Wash your clothes in cold water unless your fabric specifically calls for a heat setting.
“Always wash your clothes in cold water. Every little bit helps,” says Madeleine. Cold water requires no additional energy input, while using your washer’s warm or hot settings requires lots of additional energy to warm the water before dumping it into your machine. If you do at least one to two loads of laundry a week, this can really add up. Synthetic fabrics and synthetic blends almost never require hot water, and may even degrade faster in high temperatures, so you’ll save money on longer-lasting gym clothes, too.
READ MORE: How to Wash Gym Clothes Properly (hint: never with heat)
Switch to a “smart thermostat.”
…Or several, depending on how many heating zones your home has to conserve energy with zero effort.
“Honeywell provides an Energy Savings Calculator so Americans can see how much they will save from switching to smart thermostats annually,” explains Ted Booth. “You have the ability to drop the thermostat down when you leave home and adjust when you’re on the way home, which manages your energy levels nearly seamlessly, reducing your utility bill without sacrificing your comfort when you’re home.”
Yup, you guessed it — the new wave of smart thermostats are WiFi enabled, meaning you can control the temperature settings of your home while you’re at work to save energy for at least 1/3 of the day (which really adds up), away on vacation, or out doing just about anything but sitting home.
Madeleine agrees with this tip, too, telling us, “A programmable thermostat does the work of saving energy for you.

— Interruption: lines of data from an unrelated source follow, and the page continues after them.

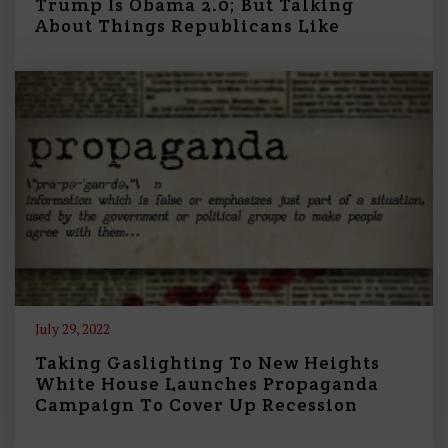
Trump Is Obama 2.0; But Talking
About Things Republicans Like
July 29, 2022
Taking Gaslighting To New Heights
White House Launches Propaganda
Campaign To Cover Up Recession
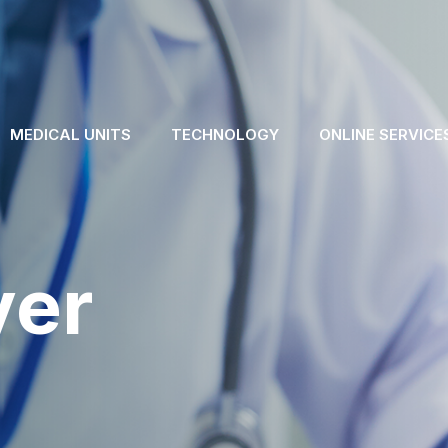
MEDICAL UNITS
TECHNOLOGY
ONLINE SERVICE
ver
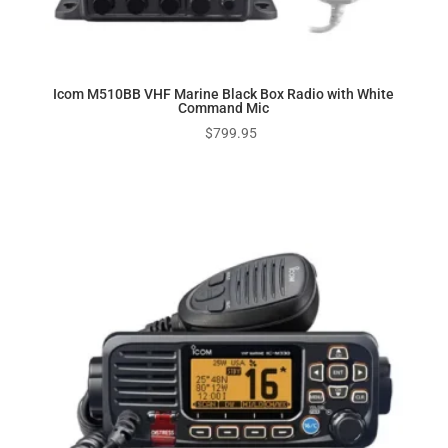
Icom M510BB VHF Marine Black Box Radio with White
Command Mic
$
799.95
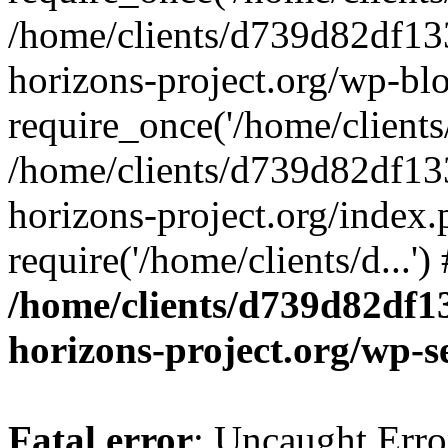
/home/clients/d739d82df13
horizons-project.org/wp-bl
require_once('/home/clients/
/home/clients/d739d82df13
horizons-project.org/index.
require('/home/clients/d...'
/home/clients/d739d82df1
horizons-project.org/wp-s
Fatal error
: Uncaught Error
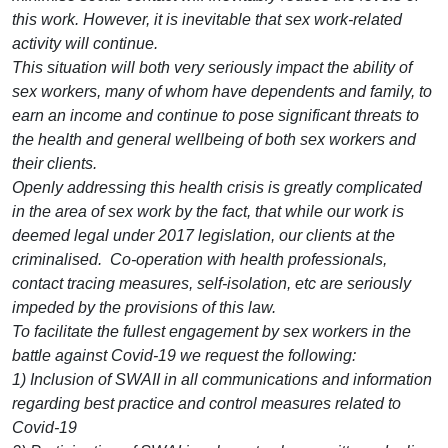
this work. However, it is inevitable that sex work-related
activity will continue.
This situation will both very seriously impact the ability of
sex workers, many of whom have dependents and family, to
earn an income and continue to pose significant threats to
the health and general wellbeing of both sex workers and
their clients.
Openly addressing this health crisis is greatly complicated
in the area of sex work by the fact, that while our work is
deemed legal under 2017 legislation, our clients at the
criminalised. Co-operation with health professionals,
contact tracing measures, self-isolation, etc are seriously
impeded by the provisions of this law.
To facilitate the fullest engagement by sex workers in the
battle against Covid-19 we request the following:
1) Inclusion of SWAII in all communications and information
regarding best practice and control measures related to
Covid-19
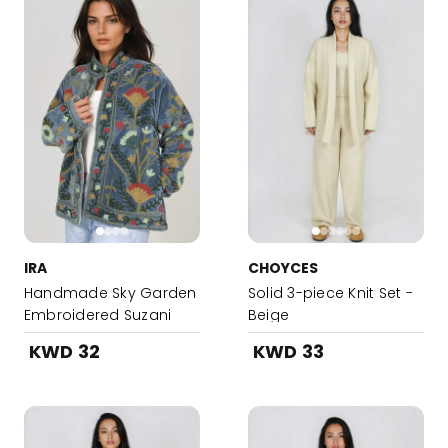
IRA
CHOYCES
Handmade Sky Garden
Solid 3-piece Knit Set -
Embroidered Suzani
Beige
Jacket
KWD 32
KWD 33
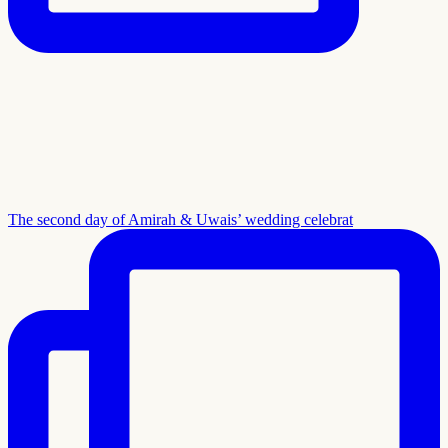
The second day of Amirah & Uwais’ wedding celebrat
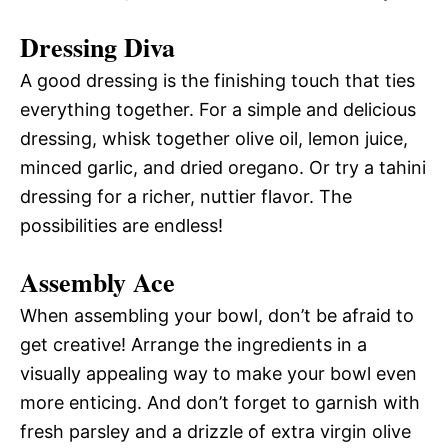
Dressing Diva
A good dressing is the finishing touch that ties
everything together. For a simple and delicious
dressing, whisk together olive oil, lemon juice,
minced garlic, and dried oregano. Or try a tahini
dressing for a richer, nuttier flavor. The
possibilities are endless!
Assembly Ace
When assembling your bowl, don’t be afraid to
get creative! Arrange the ingredients in a
visually appealing way to make your bowl even
more enticing. And don’t forget to garnish with
fresh parsley and a drizzle of extra virgin olive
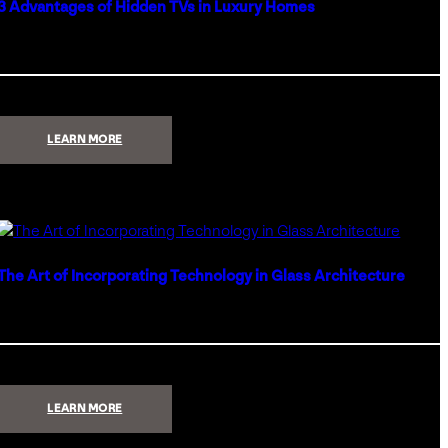
3 Advantages of Hidden TVs in Luxury Homes
:
LEARN MORE
3
ADVANTAGES
OF
HIDDEN
TVS
IN
LUXURY
HOMES
The Art of Incorporating Technology in Glass Architecture
:
LEARN MORE
THE
ART
OF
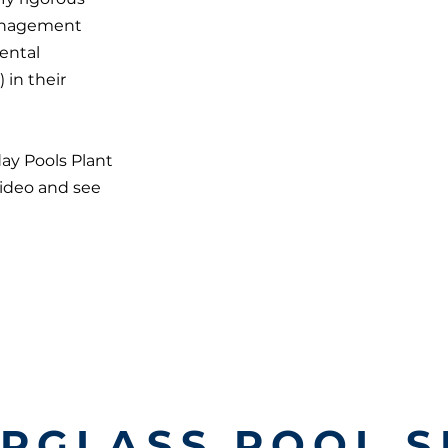
management
ental
in their
day Pools Plant
video and see
ERGLASS POOL S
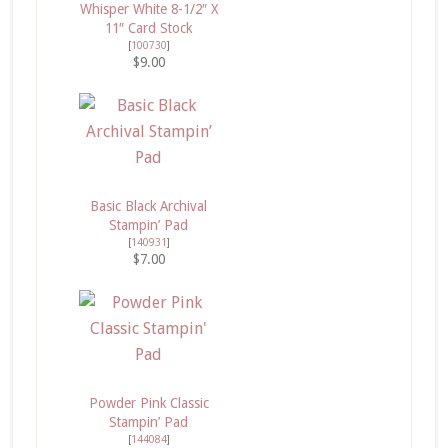
Whisper White 8-1/2″ X
11″ Card Stock
[
100730
]
$9.00
Basic Black Archival
Stampin’ Pad
[
140931
]
$7.00
Powder Pink Classic
Stampin’ Pad
[
144084
]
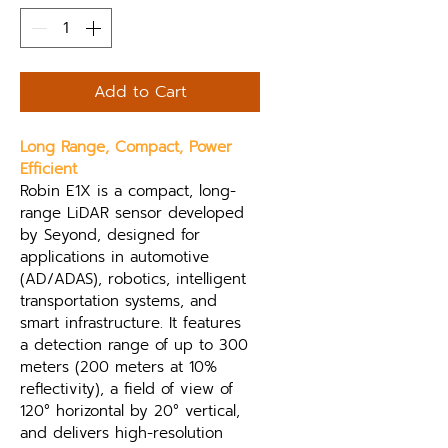
Add to Cart
Long Range, Compact, Power 
Efficient
Robin E1X is a compact, long-
range LiDAR sensor developed 
by Seyond, designed for 
applications in automotive 
(AD/ADAS), robotics, intelligent 
transportation systems, and 
smart infrastructure. It features 
a detection range of up to 300 
meters (200 meters at 10% 
reflectivity), a field of view of 
120° horizontal by 20° vertical, 
and delivers high-resolution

If you program your thermostat to be 7-10 degrees cooler while you’re out of the house during the winter months it can save you up to 10% on your yearly heating bill.” Pretty impressive, right?
The Honeywell Lyric T5 WiFi Thermostat is our pick for an affordable and reliable smart home upgrade.
Switch to LED bulbs.
According to energystar.gov, “LED lighting differs from incandescent and compact fluorescent lighting in several ways. When designed well, LED lighting can be more efficient, durable, versatile and longer lasting. LED lighting products use light emitting diodes to produce light very efficiently. An electrical current passes through semiconductor material, which illuminates the tiny light sources we call LEDs. The heat produced is absorbed into a heat sink.”
That means more energy savings for you with nearly zero effort.
Stop feeding “energy vampires.”
Madeleine wants you to unplug your blender. “Unplugging electronics when you’re not using them prevents ‘power vampires’ — appliances which continue sucking energy even when they’re turned off!” While it’s unrealistic to unplug your refrigerator and dishwasher every time you leave home, you can easily unplug countertop appliances like blenders, waffle makers, slow cookers and toasters until they need to be used, which for most Americans, isn’t every day. Feel free to go the extra mile to conserve energy by unplugging lamps in rooms you don’t use daily, and stop (for the love of rainforests), leaving your phone plugged in overnight and then just keeping the charger in the outlet.
Your dad was right, just put on a sweater.
“As much as I hate to admit it, our dads were right. If you’re cold – put on a sweater! It’s not just the environment which will thank you, for each degree you lower your home’s temperature within the 60-70′ range, you could save as much as 5% on your heating bill.” That five percent savings could mean a free grocery haul, a night out with friends, or a few new sweaters (which you’ll need), and all you have to do to conserve energy is get cozy in something with fleece. Not bad, right?